Echinacea

 In Lungs & Respiratory System, Immune System

Echinacea, when used properly, represents a tool in the fight against the common cold and influenza. Simultaneously, echinacea has been the subject of controversy due to the herb’s side effects. The usefulness of echinacea as an herb deserves a good, critical look.

Echinacea flowers

What is the history behind echinacea?

Archaeological records indicate Native Americans used echinacea as an herbal remedy starting around 4,000 years ago. As European settlers moved into the Great Plains, they, too, began to use the herb for medicinal purposes.

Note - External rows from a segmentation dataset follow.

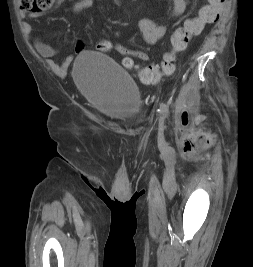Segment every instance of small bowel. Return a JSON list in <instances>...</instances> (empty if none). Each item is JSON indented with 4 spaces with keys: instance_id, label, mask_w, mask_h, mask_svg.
I'll list each match as a JSON object with an SVG mask.
<instances>
[{
    "instance_id": "c3829d8e",
    "label": "small bowel",
    "mask_w": 253,
    "mask_h": 267,
    "mask_svg": "<svg viewBox=\"0 0 253 267\" xmlns=\"http://www.w3.org/2000/svg\"><path fill=\"white\" fill-rule=\"evenodd\" d=\"M62 1V0H59ZM109 1V0H108ZM116 4H121V0H110ZM94 4V0H78L72 7L74 13H81ZM189 6V0H172V7L169 12L170 17H178L182 15ZM32 17L37 16L32 14ZM140 31L143 35L144 41L149 45H155L167 32V25L154 21L149 17H143L139 22ZM24 32L27 36L31 33V25L29 23L23 24ZM34 46L36 50L48 61L53 62V59L59 54V50L41 39H35ZM84 50L82 42L76 44V52L80 53ZM73 57L68 56L63 62L61 69L65 70L72 62Z\"/></svg>"
}]
</instances>
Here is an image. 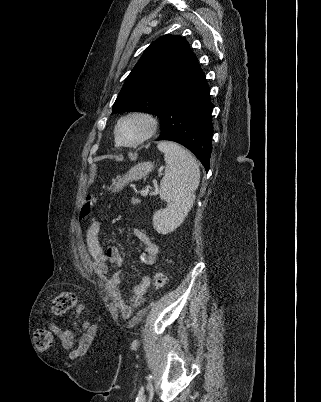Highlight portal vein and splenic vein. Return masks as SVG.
<instances>
[{
	"mask_svg": "<svg viewBox=\"0 0 321 402\" xmlns=\"http://www.w3.org/2000/svg\"><path fill=\"white\" fill-rule=\"evenodd\" d=\"M140 193L142 196H147L149 193V188L142 189Z\"/></svg>",
	"mask_w": 321,
	"mask_h": 402,
	"instance_id": "1",
	"label": "portal vein and splenic vein"
}]
</instances>
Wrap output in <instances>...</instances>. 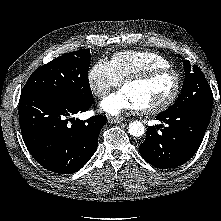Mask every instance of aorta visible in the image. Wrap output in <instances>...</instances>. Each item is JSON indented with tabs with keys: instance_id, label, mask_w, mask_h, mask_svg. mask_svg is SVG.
Instances as JSON below:
<instances>
[{
	"instance_id": "762f6f07",
	"label": "aorta",
	"mask_w": 221,
	"mask_h": 221,
	"mask_svg": "<svg viewBox=\"0 0 221 221\" xmlns=\"http://www.w3.org/2000/svg\"><path fill=\"white\" fill-rule=\"evenodd\" d=\"M129 133L134 137H140L144 134L145 128L140 121H133L128 127Z\"/></svg>"
}]
</instances>
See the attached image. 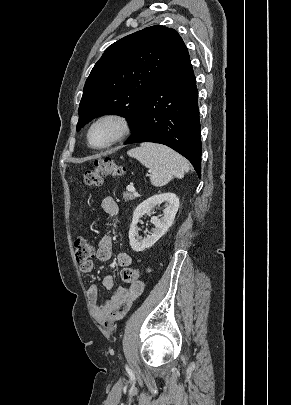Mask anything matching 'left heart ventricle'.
Masks as SVG:
<instances>
[{
	"label": "left heart ventricle",
	"mask_w": 291,
	"mask_h": 405,
	"mask_svg": "<svg viewBox=\"0 0 291 405\" xmlns=\"http://www.w3.org/2000/svg\"><path fill=\"white\" fill-rule=\"evenodd\" d=\"M115 133V126L109 122L97 125L91 132L90 140L95 146L105 144Z\"/></svg>",
	"instance_id": "b2bd125f"
}]
</instances>
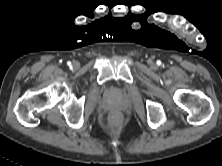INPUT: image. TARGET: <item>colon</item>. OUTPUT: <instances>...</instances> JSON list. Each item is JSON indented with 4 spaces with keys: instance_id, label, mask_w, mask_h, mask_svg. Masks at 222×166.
<instances>
[{
    "instance_id": "5ec220e1",
    "label": "colon",
    "mask_w": 222,
    "mask_h": 166,
    "mask_svg": "<svg viewBox=\"0 0 222 166\" xmlns=\"http://www.w3.org/2000/svg\"><path fill=\"white\" fill-rule=\"evenodd\" d=\"M110 120L113 125H117L120 122V116L118 114H113Z\"/></svg>"
}]
</instances>
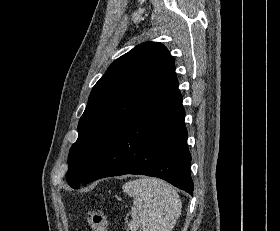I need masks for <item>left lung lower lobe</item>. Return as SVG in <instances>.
<instances>
[{
    "mask_svg": "<svg viewBox=\"0 0 280 231\" xmlns=\"http://www.w3.org/2000/svg\"><path fill=\"white\" fill-rule=\"evenodd\" d=\"M184 117L176 88L110 143L82 185L104 177L140 174L164 179L192 195Z\"/></svg>",
    "mask_w": 280,
    "mask_h": 231,
    "instance_id": "0a47b994",
    "label": "left lung lower lobe"
}]
</instances>
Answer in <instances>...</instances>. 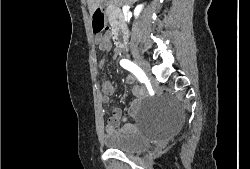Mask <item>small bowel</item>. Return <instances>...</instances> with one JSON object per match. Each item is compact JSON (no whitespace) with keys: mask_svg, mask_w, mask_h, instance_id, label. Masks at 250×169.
I'll return each mask as SVG.
<instances>
[{"mask_svg":"<svg viewBox=\"0 0 250 169\" xmlns=\"http://www.w3.org/2000/svg\"><path fill=\"white\" fill-rule=\"evenodd\" d=\"M95 42L98 45L99 49L102 51H109L111 47L110 39L107 35H97L95 37ZM103 64V61L101 62ZM125 81L129 85H133L132 87V96L133 101L131 105V111L133 112L135 109L139 108L142 100L145 97V90L143 87L136 85V77L132 74L127 75ZM103 94H104V102H109L110 98L113 96L115 92V87L113 82L110 79H104L102 83ZM123 119V113L120 108H114L111 113V117L108 120L107 128L108 131L112 134L121 131L122 133L128 134L134 130V125L131 123L125 124L123 127L119 128V123Z\"/></svg>","mask_w":250,"mask_h":169,"instance_id":"small-bowel-1","label":"small bowel"}]
</instances>
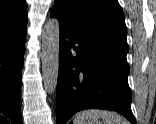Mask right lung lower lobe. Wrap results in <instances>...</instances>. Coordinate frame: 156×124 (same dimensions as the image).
<instances>
[{
  "mask_svg": "<svg viewBox=\"0 0 156 124\" xmlns=\"http://www.w3.org/2000/svg\"><path fill=\"white\" fill-rule=\"evenodd\" d=\"M26 28L0 31V124H22L20 97Z\"/></svg>",
  "mask_w": 156,
  "mask_h": 124,
  "instance_id": "obj_1",
  "label": "right lung lower lobe"
}]
</instances>
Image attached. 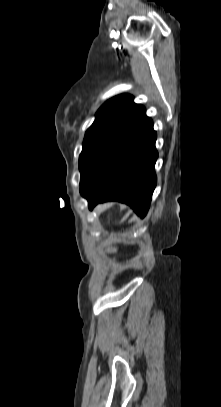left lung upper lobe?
Returning a JSON list of instances; mask_svg holds the SVG:
<instances>
[{
    "label": "left lung upper lobe",
    "instance_id": "1",
    "mask_svg": "<svg viewBox=\"0 0 221 407\" xmlns=\"http://www.w3.org/2000/svg\"><path fill=\"white\" fill-rule=\"evenodd\" d=\"M142 108L133 96L122 94L105 102L90 128L86 131L79 157L80 187L109 146L130 124Z\"/></svg>",
    "mask_w": 221,
    "mask_h": 407
}]
</instances>
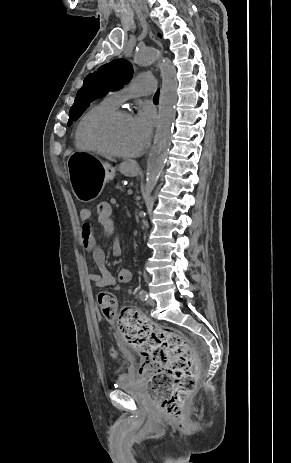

There are several different kinds of echinacea, and people traditionally described the plant as “snakeroot” because they used the plant as a way to treat snake bites. Modern science determined that some of the chemicals found in echinacea actually do inhibit the action of enzymes found in snake and spider venom, so the traditional use of echinacea for snake bites was spot on in terms of healing with herbs.

 

What does modern science say?

In modern pharmacology, studies are mixed when it comes to echinacea. However, scientists narrowed down various types of echinacea, the dosages and the duration of use when it comes to taking the herb. Most people take echinacea today as a way to boost the immune system and lessen the effects of a cold or the flu.

Out of 16 clinical trials with nearly 3,400 people who used the fresh-pressed juice of echinacea, most trials found the effects of echinacea are better than that of a placebo. Two major studies, both done in 2005, serve as the baseline in terms of research for echinacea as a medicinal herb.

 

One Study

Experts see the Turner study published in 2005 as one definitive echinacea study done so far. In it, participants consumed one of three different Echinacea augustifolia extracts. Among 437 people, participants received the echinacea extract, a placebo or simply preventive measures to try to ward off a cold.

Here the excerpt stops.